The advantage of modern medicine compared to the 1918 Influenza (Spanish Flu) pandemic which lasted two years, is treatments are being worked as is a vaccine. While I completely agree with fast-tracking, that is a relative term. The expression, “the cure was worse than the disease”, exists for a reason. Despite wanting to get something out and available, adverse side effects must be avoided.
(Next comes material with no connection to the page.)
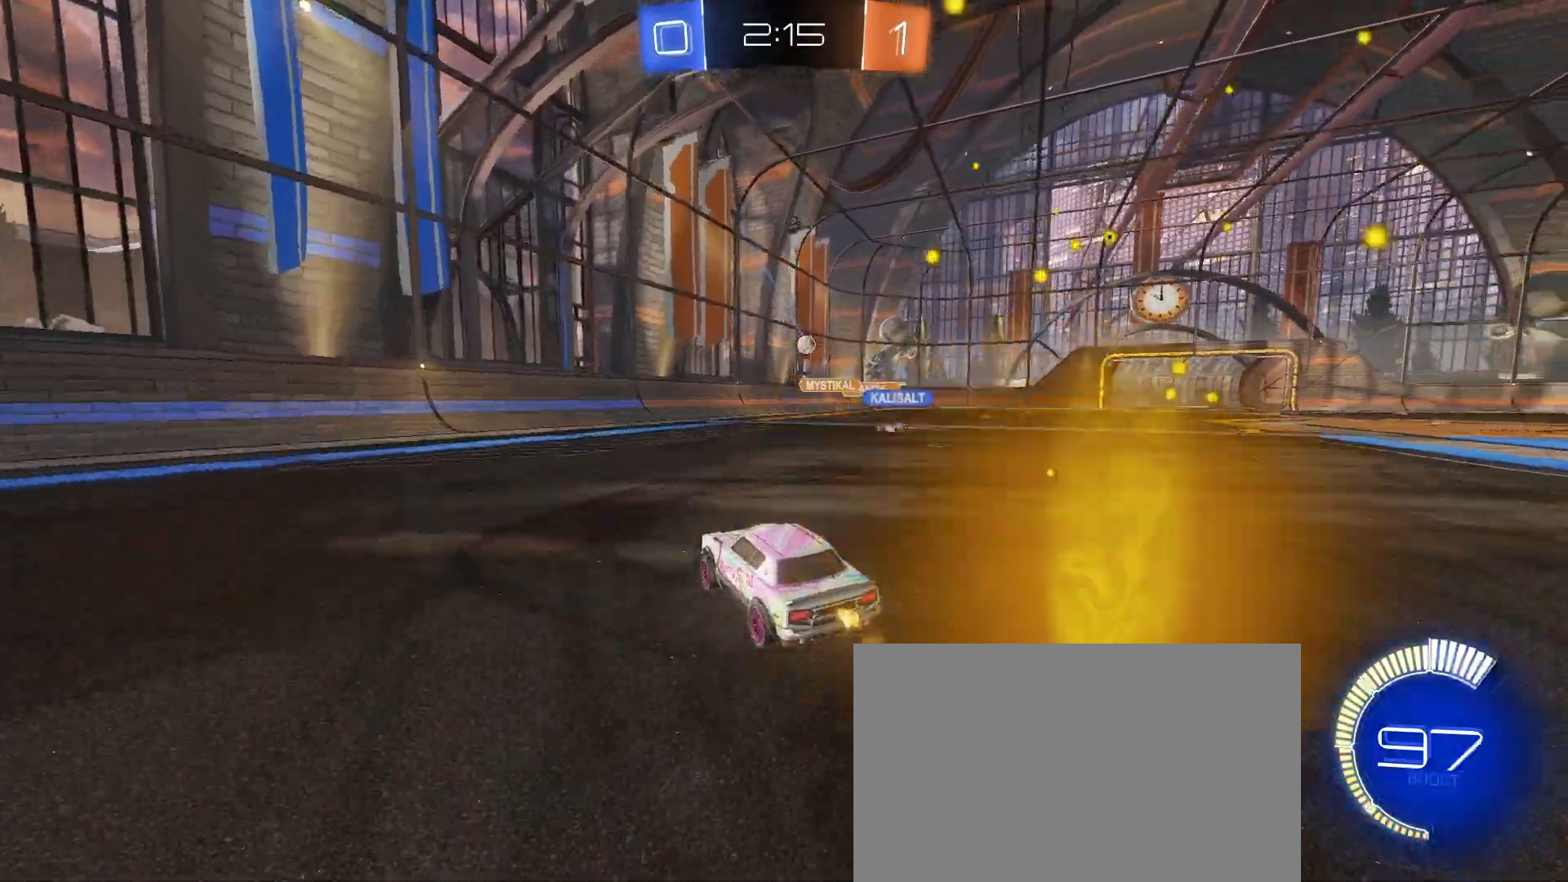
{"buttons": ["L2"], "left_stick": "right", "events": [[283, "L2", "down"]]}
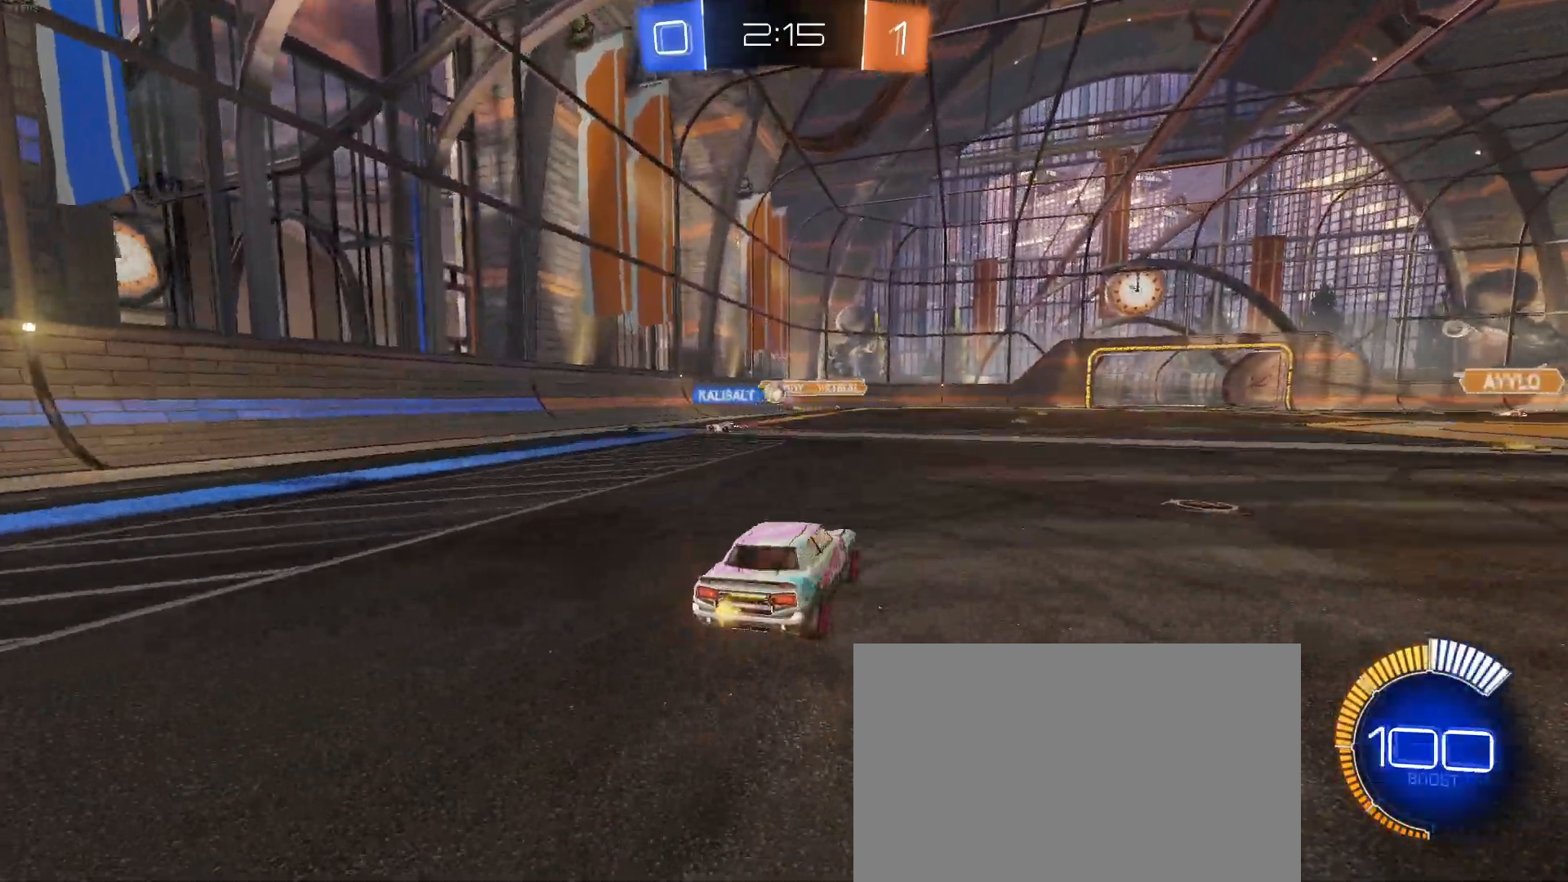
{"buttons": [], "left_stick": "right", "events": [[67, "L2", "up"]]}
Setting aside the medical aspects, the economic impact is going to be far-reaching and difficult for so many. Even though disaster funds have always been part of a recovery, they are very much after the fact and generally bogged down in red tape. How someone manages with no pay for perhaps as much as eight weeks is especially unsettling. Then there will be the inevitable scams that arise in similar situations and of course we’ve already seen the absurd hoarding aspect.
With all that said, for every kindness and consideration that is being shown, I hope we spread those stories. Who hasn’t teared up at the clips of Italians opening their windows and doors to share the beauty of opera within the neighborhoods? Even if we can’t be creative like that, let us keep an eye out for good ideas others are coming up with and support them either with action if practical or by letting people know about them. I’ll be talking to the kids today about their situation. Living in a 1,000 (basically) square foot condo with an active five-year-old will be challenging. They do have the advantage of their weather entering true spring and lots of nearby outdoor areas. Since they both work for businesses that have been shut down for at least a few weeks, they will have plenty of family time. I suspect trading off so each parent can have a little “me time” might turn out to be just as important.